Erkek egemenliğinin daha net olduğu gruplarda, bu cinsiyetin vücut veya dişlerinin daha büyük olduğu gözlemlendi. Ayrıca dişilerin kaçıp ağaçlara tırmanamadığı popülasyonlarda da benzer bir durum vardı.

Öte yandan dişiler hakimiyetini, üremeden gelen güçleriyle kazanıyordu. Dr. Huchard, "Bir dişi çiftleşmek istemiyorsa, erkek bu konuda hiçbir şey yapamaz" diye açıklıyor: 

Dişiler üremeyi kontrol ettiklerinde, bunu erkeklere karşı bir güç mekanizması olarak kullanabiliyorlar.

Bilim insanları ayrıca dişilerin birbirleriyle rekabet ettiği ve erkeklerin yavrulara daha fazla baktığı gruplarda da dişi egemenliğinin daha yaygın olduğunu gözlemledi. Bu türlerde dişiler ya genellikle yalnız oluyor ya da sadece erkek-dişi çiftleri halinde yaşıyorlar. Bu durum tek eşliliğin dişi hakimiyetiyle bağlantılı olduğu anlamına gelebilir.

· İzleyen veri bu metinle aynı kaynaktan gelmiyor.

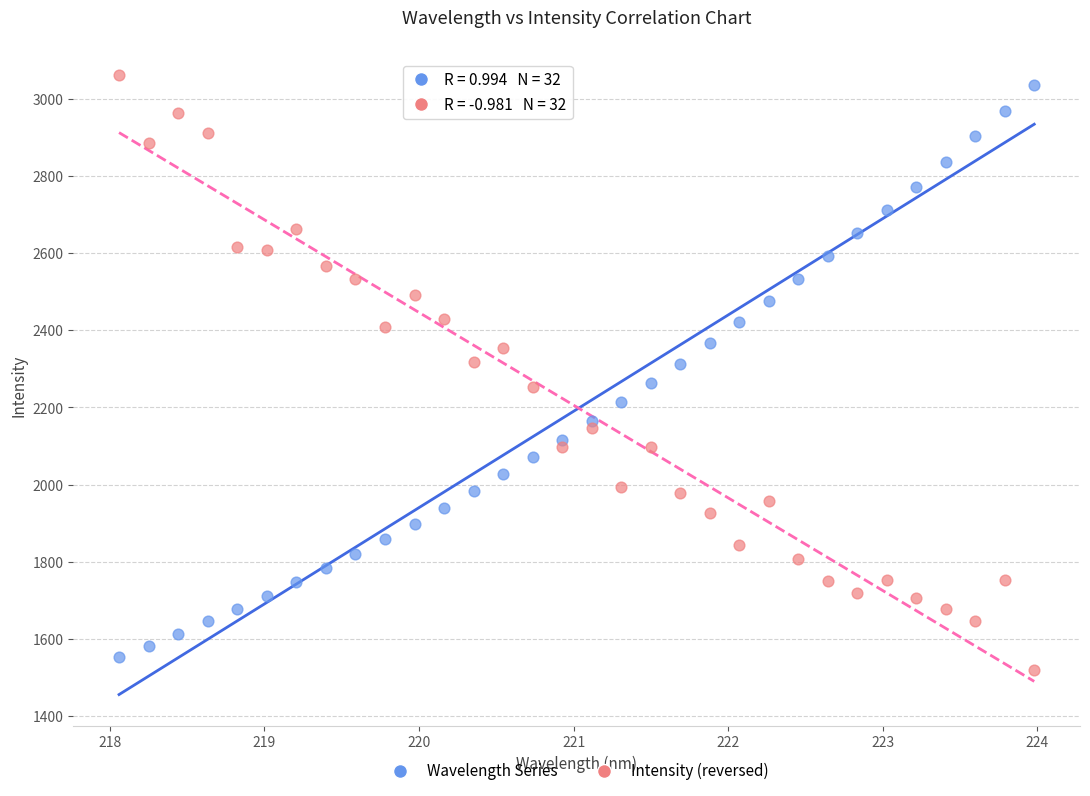

Which series has the largest Y range (max minus min)?

Intensity (reversed)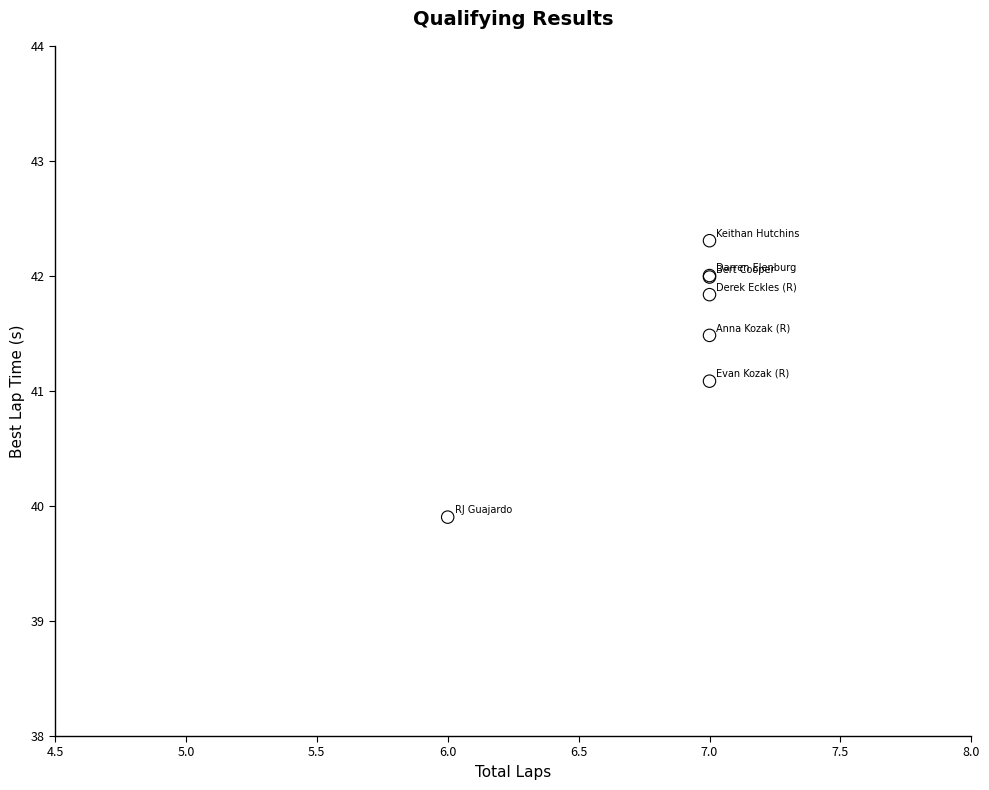

What Y value in the scatter plot is closest to 41?

41.1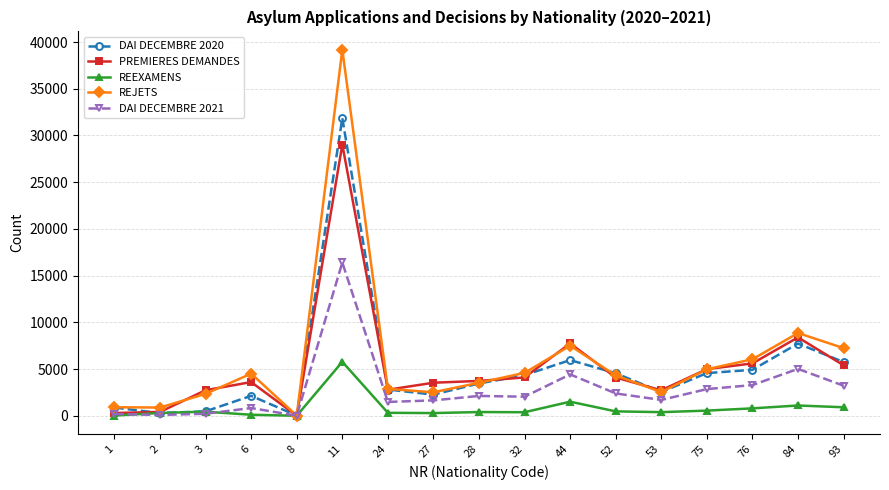

Does the chart have visible grid lines?

Yes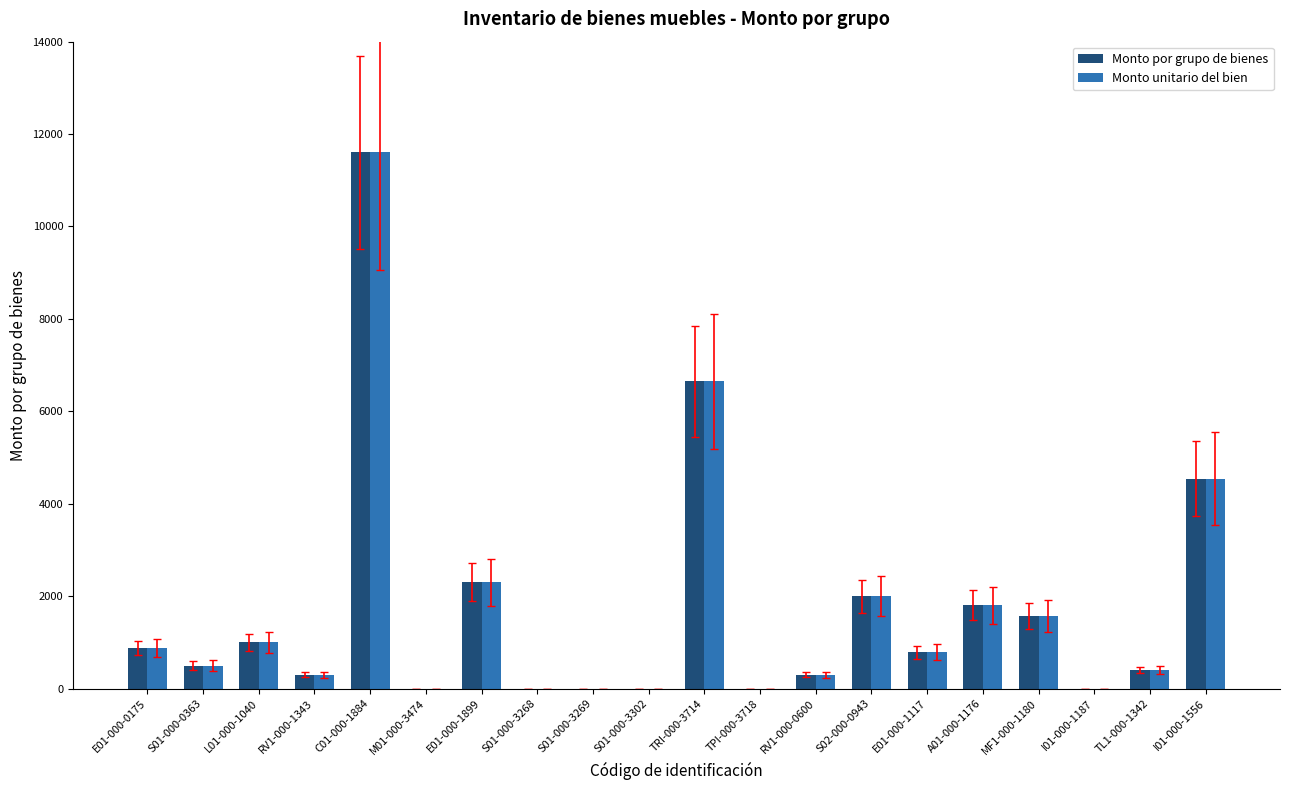

What is the total value across all series at E01-000-1117?

1578.0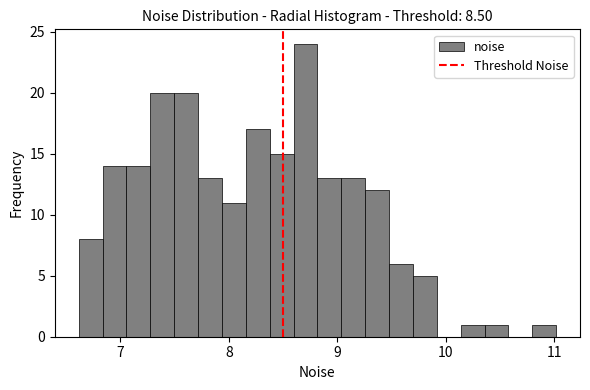

Around what value on the x-axis is the tallest bar? Give the approximate position of its centre, as read against the axis.

8.7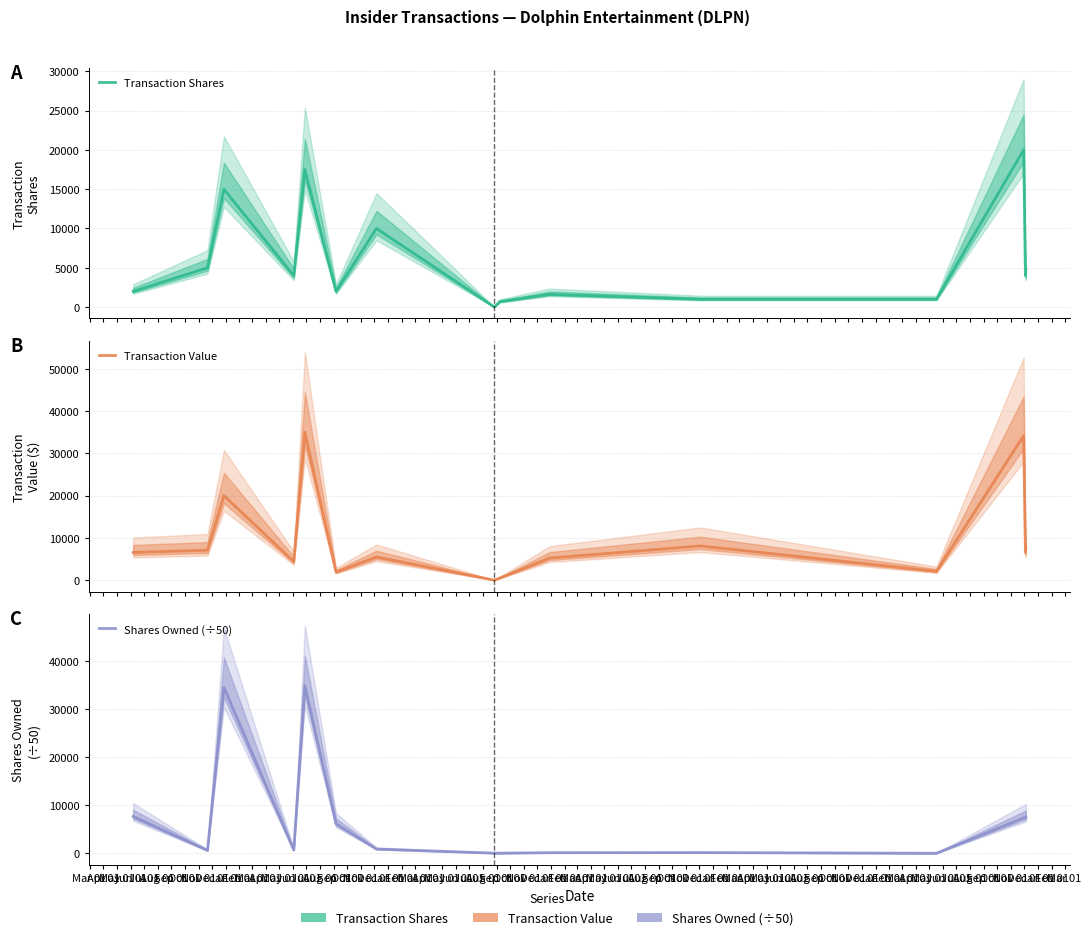

What is the total value across all series at Sep 01?

16395.7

Araştırmacılar bu sonuçların doğrudan insanlara uygulanamayabileceğini ancak yakın akraba türlerdeki cinsiyet rollerinde şaşırtıcı bir esnekliğe işaret ettiğini söylüyor. 

Dr. Huchard, "Bu sonuçlar, insanlık tarihinde daha sonra ortaya çıkan tarım toplumlarına kıyasla daha eşitlikçi olan avcı-toplayıcılar arasındaki kadın-erkek ilişkileri hakkında bildiklerimizle epey örtüşüyor" diyor.